Reading passage »
# 6' Dish enough for G17 c-band



## bigglebowski (Jul 27, 2010)

Needing to pickup a 2 channels off of G17-C6 Vertical (digital station with Povervu receivers) and was wondering if a 180cm or 6' antenna would be sufficient. Will not be moving from that orbital slot, North Carolina area.

Any recommendations on good place to buy new dish and anyone selling NPRM mounts for them?


----------



## Davenlr (Sep 16, 2006)

All depends on the FEC. If they use 3/4 FEC or less, probably will be ok. More FEC, or a DVB-S2 signal, its going to be marginal at best.

check http://www.sadoun.com/ for dishes, etc.


----------



## bigglebowski (Jul 27, 2010)

I know one is Fox Business and it shows fec=5/6

Sadoun is where I was looking and noticed their 8' dish was out of stock.


----------



## Davenlr (Sep 16, 2006)

Think you may have problems with 5/6 on a 6', but then again, it is a strong satellite, and a groundstation uplink, so its possible it will work.

I have bought from these people before, and they had good service:
http://www.****************.com/ws24095-240cm-8-foot-c-band-satellite-dish-bud.htm
replace *'s with galaxy - marketing


----------



## bigglebowski (Jul 27, 2010)

"Davenlr" said:


> Think you may have problems with 5/6 on a 6', but then again, it is a strong satellite, and a groundstation uplink, so its possible it will work.
> 
> I have bought from these people before, and they had good service:
> http://www.****************.com/ws24095-240cm-8-foot-c-band-satellite-dish-bud.htm
> replace *'s with galaxy - marketing


That looks like the ticket thanks and the mount should be easy to mod it for nprm.

I think its been +12 years since since I last worked with cband. The last dishes we used to do were made by Patriot that had a kit for making it a dual lnb setup for g5/c3. I despised those dishes and the hundreds of fasteners it took to assemble the petals.


----------



## PrinceLH (Feb 18, 2003)

I have a 6' foot dish and have no problem with G17. It may be the strongest sat out there.


----------

Information shown »
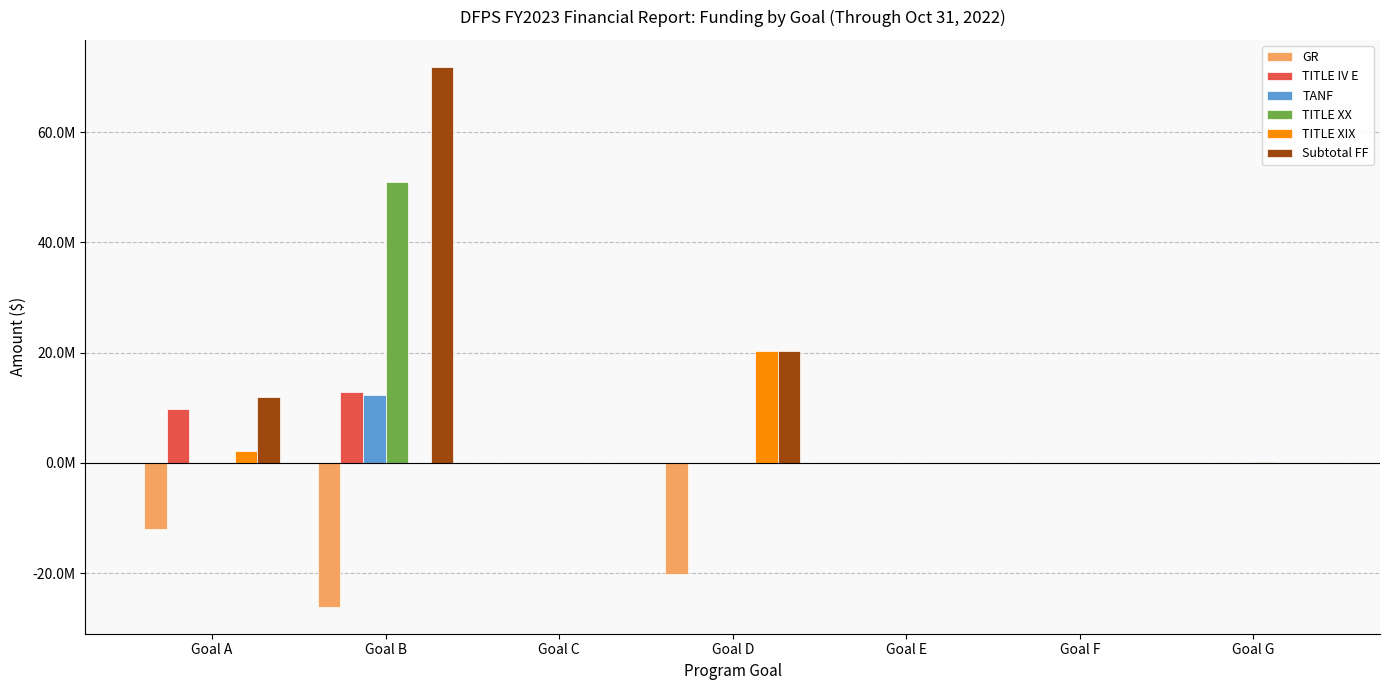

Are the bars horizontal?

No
==
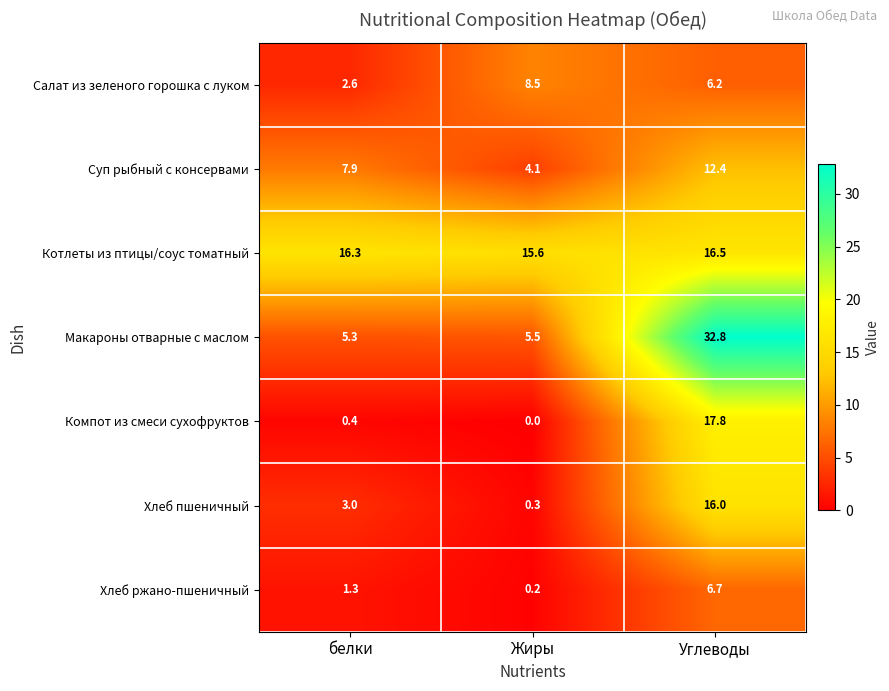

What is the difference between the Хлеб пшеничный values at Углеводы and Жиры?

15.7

Problems to work on »
a – Swap "orbital slot" for "satellite position" in the forum thread about the G17 dish, from "Needing to pickup" up to and including "for dishes, etc.", and give that passage again.
b – In the forum thread about the G17 dish, what FEC does Fox Business show?
The records are separate material from the forum thread.

Solutions in order »
a –
Needing to pickup a 2 channels off of G17-C6 Vertical (digital station with Povervu receivers) and was wondering if a 180cm or 6' antenna would be sufficient. Will not be moving from that satellite position, North Carolina area.

Any recommendations on good place to buy new dish and anyone selling NPRM mounts for them?


----------



## Davenlr (Sep 16, 2006)

All depends on the FEC. If they use 3/4 FEC or less, probably will be ok. More FEC, or a DVB-S2 signal, its going to be marginal at best.

check http://www.sadoun.com/ for dishes, etc.

b – 5/6